GLEN ELLYN, Ill. (CBS) — The College of DuPage Faculty Association on Tuesday voted to authorize a strike.
The union held an all-day, campus-wide vote at the Glen Ellyn-based public community college and counted the vote Tuesday evening, according to a news release. This was the first strike vote in nearly 25 years at the College of DuPage, and it gives the faculty association bargaining team the authority to call a strike.
“This vote protects our right to use our collective voice to advocate for our students,” CODFA President Shannon Toler said in a news release. “If we choose to go out, it will be the first time in our history that we’ve gone on strike. We don’t want to shut the college down, but we are determined to fight for a COD that thinks strategically and purposefully about student success. We know that when it comes to student success, teaching matters.”
The strike vote came after the faculty association and the College of DuPage Board of Trustees entered mediation. The two sides have been negotiating since March, and the most recent faculty union contract expired on Aug. 14, the release said.
The union said the board of trustees made an offer to have adjunct faculty to “fill in” for full-time faculty and posted 143 positions on the college website in anticipation of a strike.

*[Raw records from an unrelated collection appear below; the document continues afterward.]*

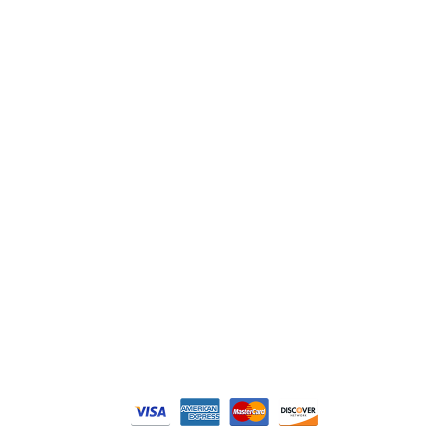
Lenze
Schneider
Siemens
Philips
DELL
Nos catégories
Contrôle Commande
Hmi / Affichage
Puissance / Conversion energie
© Tous droits réservés. Réalisé par
N2M Solution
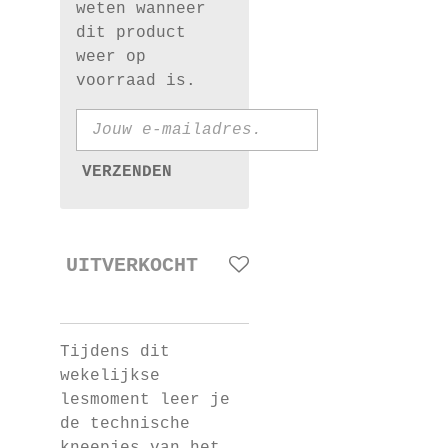
weten wanneer
dit product
weer op
voorraad is.
VERZENDEN
UITVERKOCHT
Tijdens dit
wekelijkse
lesmoment leer je
de technische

The union also said the board cut summer wages by $5,000 for most full-time faculty.
The union also accused the board failing to fix a pay freeze that has been in effect for three years, creating an “unfair subjective promotion system” using teacher evaluations that do not match up to current research, and “trying to add dozens of additional job duties to faculty job descriptions,” including “guaranteeing student self-esteem.”
In an open letter issued in Monday, College of DuPage President Dr. Brian W. Caputo wrote that the administration does not want a strike and believes one can be averted.

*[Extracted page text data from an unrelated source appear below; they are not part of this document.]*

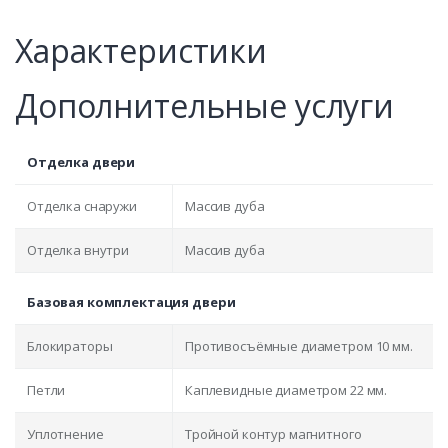
Характеристики
Дополнительные услуги
Отделка двери
Отделка снаружи
Массив дуба
Отделка внутри
Массив дуба
Базовая комплектация двери
Блокираторы
Противосъёмные диаметром 10 мм.
Петли
Каплевидные диаметром 22 мм.
Уплотнение
Тройной контур магнитного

“A strike would serve no one’s interest,” Caputo wrote. “College officials are as focused as ever on bargaining in good faith and with urgency to reach a new contract.”
The letter said the college is seeking to implement additional teacher evaluation guidelines in the new union contract, and is seeking a promotional structure that “fully considers education level and experience.”
“To do otherwise would be a disservice to our students and our faculty, both current and future,” Caputo wrote.
Caputo further wrote that the college is investing in resources and facilities such as state-of-the-art labs and classrooms with enhanced technology – while being mindful of the fact that the college is taxpayer-supported, and that students bear the brunt of the college’s financial pressures, due to decreased state funding.
To go on strike, the union would need to give a 10-day intent to strike notice to the College of DuPage, the regional superintendent, and the Illinois Educational Labor Relations Board. No strike notice had been filed as of Tuesday night, the union said.